Arahan Singkat A —
Tulis ulang semua catatan di bawah dengan mengganti setiap "none" menjadi "kosong", biarkan bagian lainnya tetap sama, dan jangan sertakan gambarnya.

Populis itu kan rakyat. Nah kebutuhan rakyat itu memunculkan berbagai ide utuk masyarakat agar bisa dipenuhi dan memenuhi harapan. Nah caranya itu bisa bermacam-macam


Jakarta (ANTARA News) - Menteri Keuangan Sri Mulyani Indrawati mengaku tidak merasa ada masalah jika kebijakan anggaran pemerintah disebut kebijakan yang bernuansa populis di tengah tahun politik ini.

Menanggapi pertanyaan pengusaha Chairul Tanjung dalam sebuah diskusi di Jakarta, Kamis, Menkeu menjelaskan makna kebijakan pemerintah yang populis sebenarnya positif karena kebijakan tersebut pasti ditujukan untuk kepentingan rakyat.

Tidak hanya di tahun politik seperti 2019 ini, kata Sri Mulyani, kebijakan anggaran pemerintah sejak beberapa tahun lalu juga banyak berkaitan dengan populisme, seperti peningkatan anggaran infrastruktur, peningkatan alokasi anggaran untuk kesehatan, dan juga untuk pendidikan.

"Populis itu kan rakyat. Nah kebutuhan rakyat itu memunculkan berbagai ide utuk masyarakat agar bisa dipenuhi dan memenuhi harapan. Nah caranya itu bisa bermacam-macam," kata Sri.

Menurutnya, kebijakan populis tidak perlu dipermasalahkan jika memang terbukti berkenaan dengan kepentingan rakyat. Hal itu seperti masifnya pembangunan infrastruktur yang juga menyasar proyek infrastruktur di desa seperti pengairan untuk bendungan, dan juga jalan desa.

"Kalau Pak Jokowi sampaikan ke masyarakat misalnya ingin bangun infrastruktur. Itu juga kebijakan populis, karena masayarakat juga membutuhkan irigasi, jalan dan lainnya. Dan pengusaha juga sudah tahun kan kalau infrastruktur kita ini sangat tertinggal," ujar dia.

Isi Data —
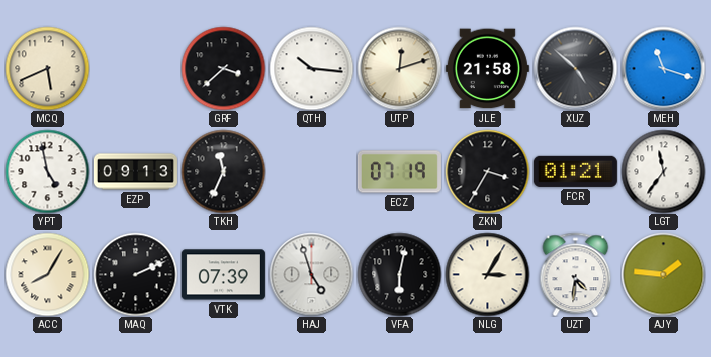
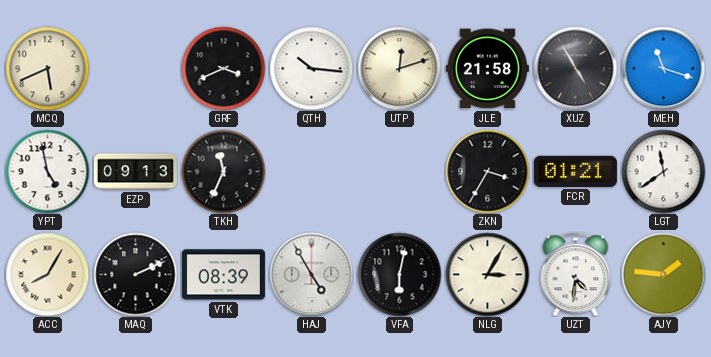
GRF: 3:38 -> 3:41
XUZ: 4:52 -> 4:55
ECZ: 07:19 -> none
LGT: 11:36 -> 11:39
VTK: 07:39 -> 08:39
HAJ: 4:57 -> 4:55
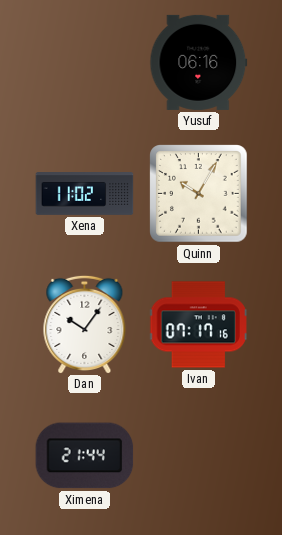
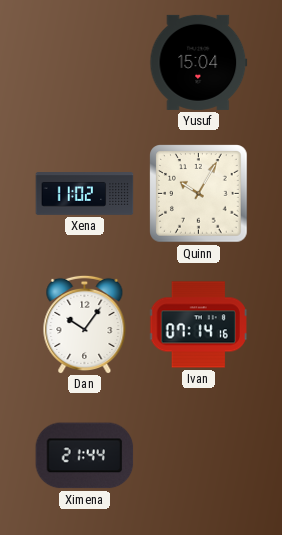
Yusuf: 06:16 -> 15:04
Ivan: 07:17 -> 07:14
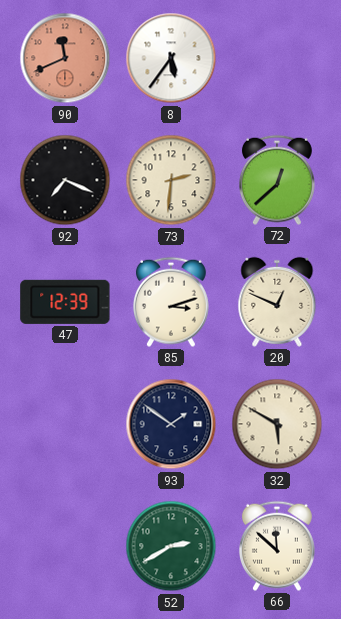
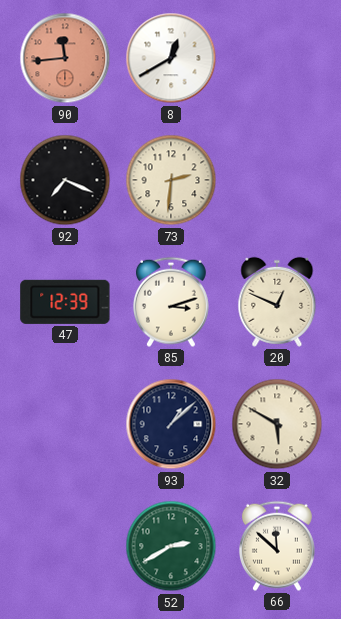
90: 11:41 -> 11:44
8: 5:36 -> 12:40
72: 12:38 -> none
93: 1:51 -> 1:08
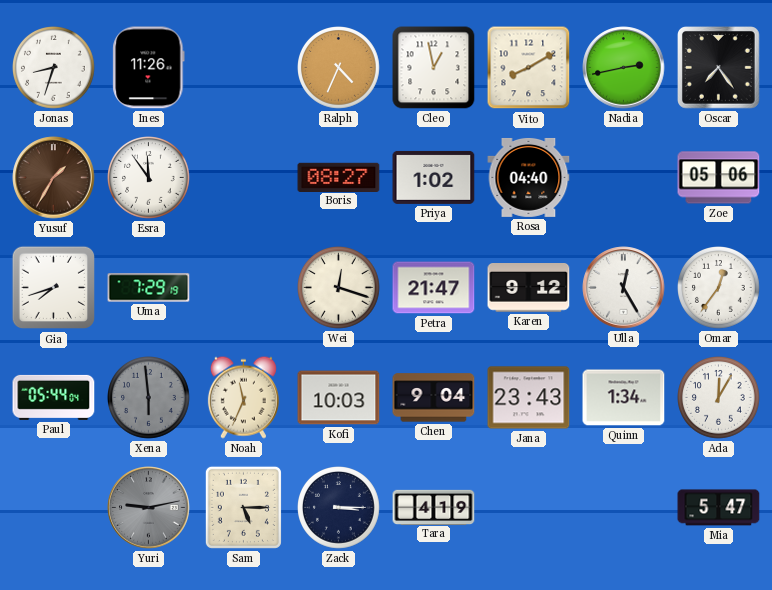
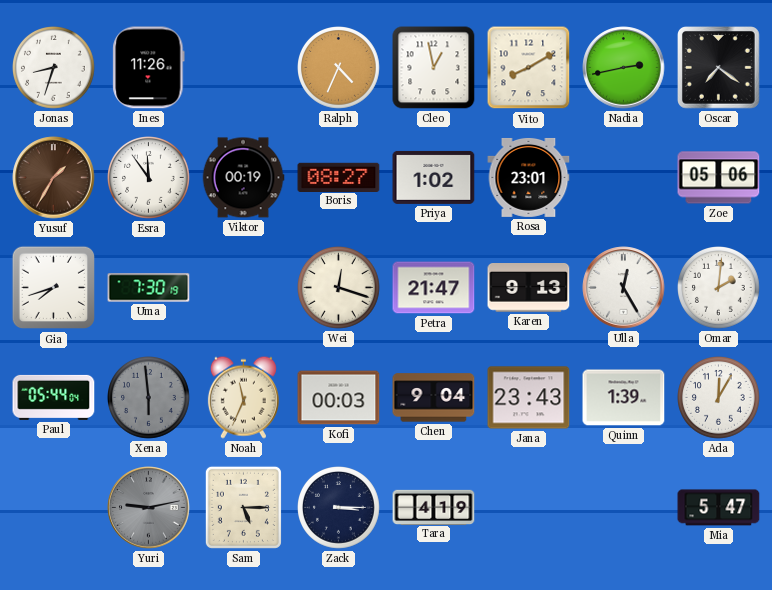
Oscar: 7:24 -> 7:21
Viktor: none -> 00:19
Rosa: 04:40 -> 23:01
Uma: 7:29 -> 7:30
Karen: 9:12 -> 9:13
Omar: 12:36 -> 2:01
Kofi: 10:03 -> 00:03
Quinn: 1:34 -> 1:39
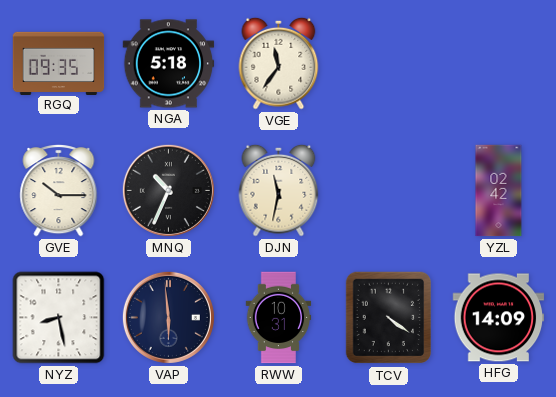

Arahan Singkat B —
Lanjutkan berita tentang tanggapan Menteri Keuangan soal kebijakan populis di atas, mulai setelah kalimat terakhirnya.

Hasil Akhir A —
GRF: 3:38 -> 3:41
XUZ: 4:52 -> 4:55
ECZ: 07:19 -> kosong
LGT: 11:36 -> 11:39
VTK: 07:39 -> 08:39
HAJ: 4:57 -> 4:55
Yusuf: 06:16 -> 15:04
Ivan: 07:17 -> 07:14
90: 11:41 -> 11:44
8: 5:36 -> 12:40
72: 12:38 -> kosong
93: 1:51 -> 1:08
Oscar: 7:24 -> 7:21
Viktor: kosong -> 00:19
Rosa: 04:40 -> 23:01
Uma: 7:29 -> 7:30
Karen: 9:12 -> 9:13
Omar: 12:36 -> 2:01
Kofi: 10:03 -> 00:03
Quinn: 1:34 -> 1:39

Hasil Akhir B —
Hal yang patut menjadi sorotan di tahun politik ini, kata dia, adalah jika kebijakan anggaran populis namun tidak memperhatikan jangka panjang dan dampaknya terhadap struktur perekonomian domestik.

Misalnya, dia mencontohkan di Venezuela ketika pemerintah setempat memberikan banyak komoditas minyak ke rakyat tanpa kehati-hatian hanya untuk mendongkrak popularitas.

"Banyak minyak kemudian diberikan secara gratis kepada rakyat dan negera tetangga, sehingga ketika harga minyak jatuh, mereka bangkrut dan APBN bangkrut," ujarnya.

Sedangkan di Indonesia, ketika kebijakan anggaran tetap untuk kepentingan rakyat namun kesehatan fiskal tetap terkendali. Pada 2018, kata dia, menjadi bukti karena defisit APBN 2018 justru bisa diturunkan ke 1,84 persen PDB.

"Jadi tidak usah khawatir, kita populis tapi sustainable (berkelanjutan)," ujarnya.

Selain itu, meskipun kebijakan anggaran populis, namun akuntabilitas dan transparansi di Indonesia tetap terjaga.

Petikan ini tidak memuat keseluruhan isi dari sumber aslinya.